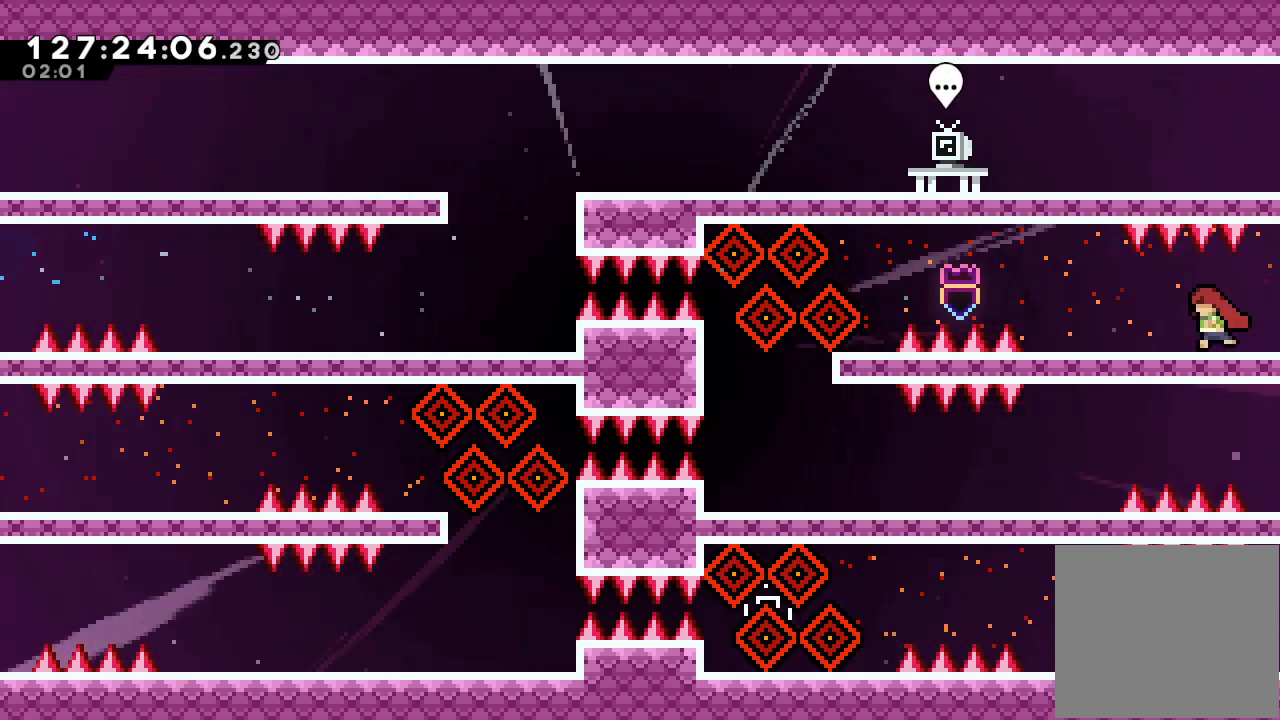
{"keys": ["left"], "events": [[267, "d", "down"], [467, "d", "up"]]}
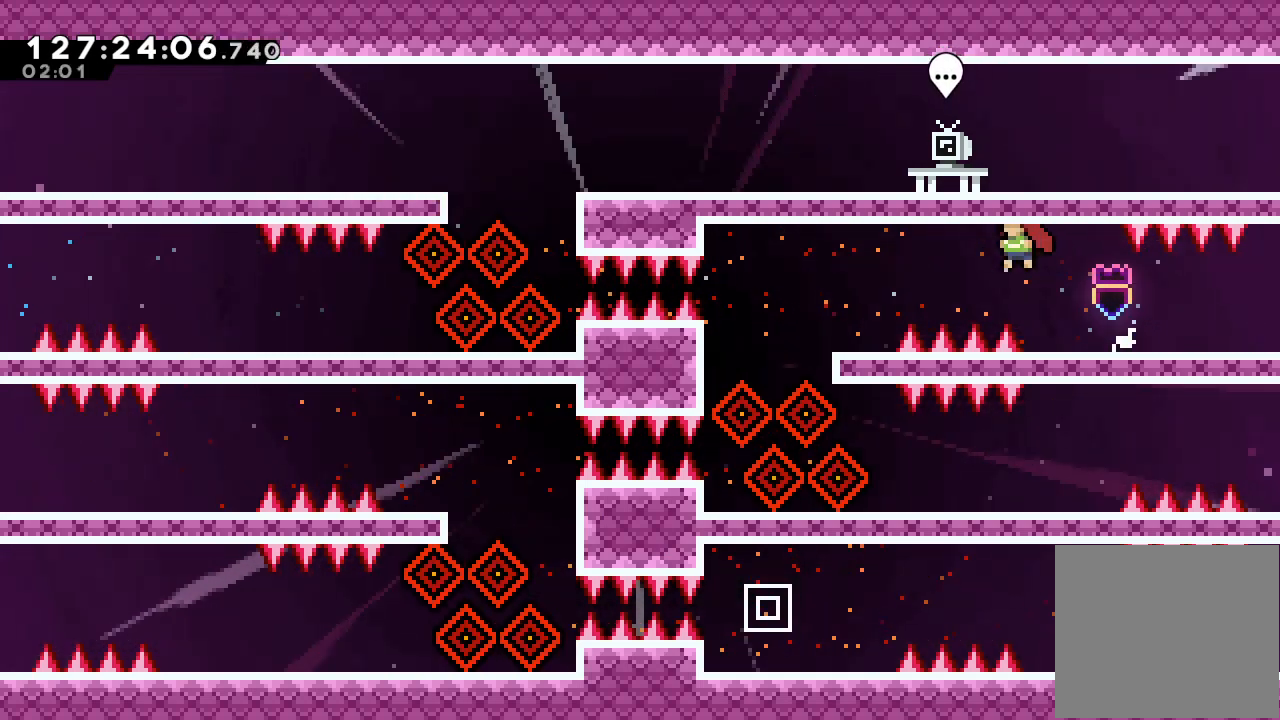
{"keys": ["right"], "events": [[33, "s", "down"], [267, "s", "up"], [333, "left", "up"], [367, "right", "down"]]}
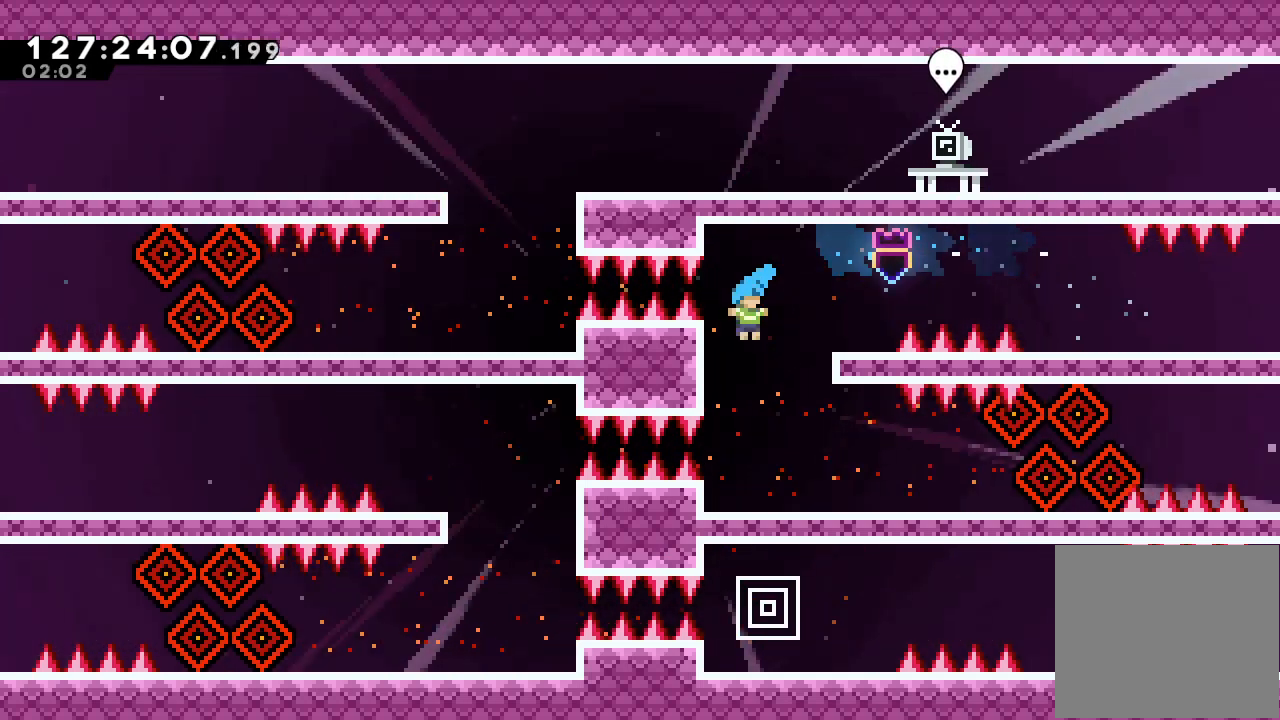
{"keys": ["right"], "events": []}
▬▬▬▬▬▬
• **Description of the task**
Nothing but the pictures should be left out when the listing above is transcribed.

• **Response to this task**
{"keys": ["left"], "events": [[267, "d", "down"], [467, "d", "up"]]}
{"keys": ["right"], "events": [[33, "s", "down"], [267, "s", "up"], [333, "left", "up"], [367, "right", "down"]]}
{"keys": ["right"], "events": []}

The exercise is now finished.